IMF on Fiscal Councils

The IMF has released a couple of studies on fiscal councils:

Case Studies of Fiscal Councils – Functions and Impact

August, 2 2013

The Functions and Impact of Fiscal Councils

August, 2 2013

5 replies on “IMF on Fiscal Councils”

A Preliminary Report on the Source of Ireland’s Banking Crisis ” by Klaus Regling and Max Watson-page 6:
“This was a plain vanilla property bubble,compounded by exceptional concentrations of lending to property-and notably commercial property”

When the commercial property bubble burst it bankrupted the entire Irish banking sector,which in turn bankrupted the sovereign.

Reckless Irish banks lent billions against the feudal leases i.e. upward-only rent reviews tied to long leases,not aganist the properties themselves ,and created the greatest commercial property bubble in the history of mankind.

The reason Ireland had these ruinous leases was because the sovereign signed them. All Haughey’s bagmen are sovereign landlords.

The Irish Fiscal Advisory Council is a creature of the Troika and it has a restricted mandate from the folk at the Department of Finance who went with the flow during the bubble.

It would of course have been a shock for example if it had been given a role in assessment of party economic proposals at general election time or if it was to report to the Dáil rather than the finance minister.

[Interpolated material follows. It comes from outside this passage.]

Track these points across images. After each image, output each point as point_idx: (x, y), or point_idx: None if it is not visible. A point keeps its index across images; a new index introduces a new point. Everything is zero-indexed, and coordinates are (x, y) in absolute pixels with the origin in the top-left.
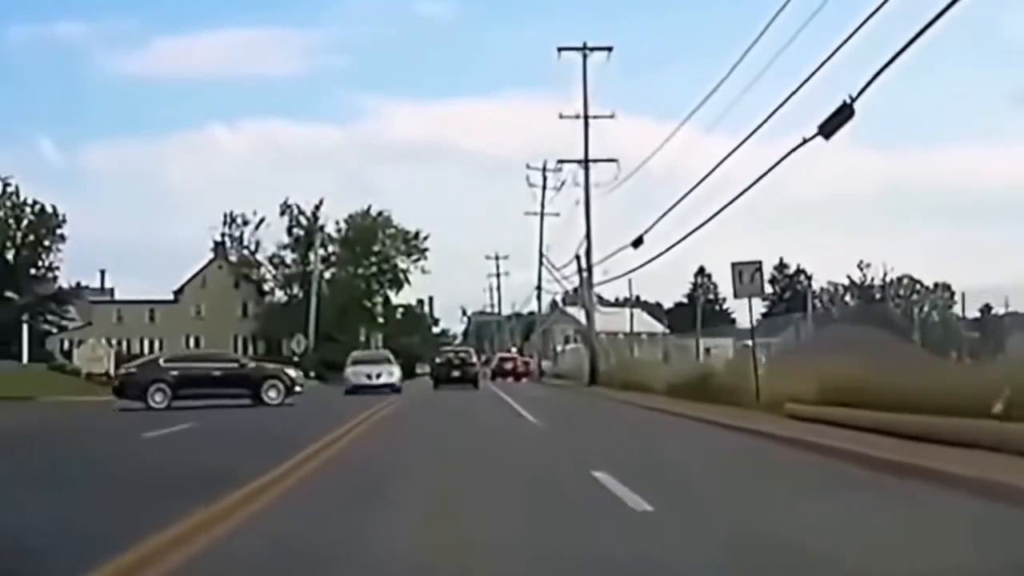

Australia’s new fiscal council, the Parliamentary Budget Office, reports to parliament, and ‘The Australian’ says on its role in costing economic proposals in the current general election campaign: “The PBO is transforming the politics of election costing but it is taking time for both sides to get used to the new rules of the game.”

In Canada, Kevin Page, the first Parliamentary Budget Officer, who completed his 5-year term last March, had been in a running battle with Jim Flaherty, finance minister, but Page stood his ground.

The Globe and Mail reports that Page went to court late last year after most federal departments balked at handing over details about the spending and staffing cuts announced in the budget. In a report last January, the PBO said spending restraint so far was hitting front-line services while back-office spending continued to rise – exactly the opposite of what Flaherty promised.

If the IFAC interprets its mandate as being restricted to just providing views on macroeconomic forecasts, it is hard to envisage it being taken seriously overtime by the DoF and the public via the media.

That would be the result of a conservative interpretation of the mandate.

However, it is mandated: “To assess whether the fiscal stance of the Government is conducive to prudent economic and budgetary management…”

This is the opening for iconoclasts, if any, to drill down into the detail.

Enterprise/ science spending is likely not the only no-go area in the budget.

Shame on Michael Noonan for taking the default conservative route and it will be shame of the first IFAC if it will continue to play the quiescent role, that is expected of it.

@Michael Hennigan

‘This is the opening for iconoclasts, if any, to drill down into the detail.

There is NO DETAIL. The mandate says nothing_zilch about the HOW and Distribution of Fiscal Adjustment – the HOW remains with the politicos and the civil servants and the submissions from those who must be appeased …. a large black box ….

The Department of Finance this week published a so-called “Memorandum of Understanding with the Fiscal Advisory Council” which at its heart deals with an important function of the Council, namely “endorsement”.

http://finance.gov.ie/documents/publications/mou/mouaug2013fiscalcouncil.pdf

For this year’s budget, the Council will be required to “endorse” the Government’s forecasts and plans. This is a highly politically-inconvenient development because if the Council withholds its endorsement, then the Government loses face domestically and internationally.

Given the concern expressed by the Council in the ability of the DoF to forecast accurately or to have its forecasts resemble eventual reality, there is now the potential for the Council to achieve leverage with the DoF, so that its recommendations aren’t merely acknowledged, noted and then ignored.

One concern from the document though, is that it allows the DoF to assert confidentiality for some information. Presumably, no self-respecting Council would agree to such a term if it were to mean it were to be gagged from revealing vitally important forecast information. Surely, it wouldn’t agree to that. Though it does seem that Prof McHale did lend his signature to the document on 2nd August 2013.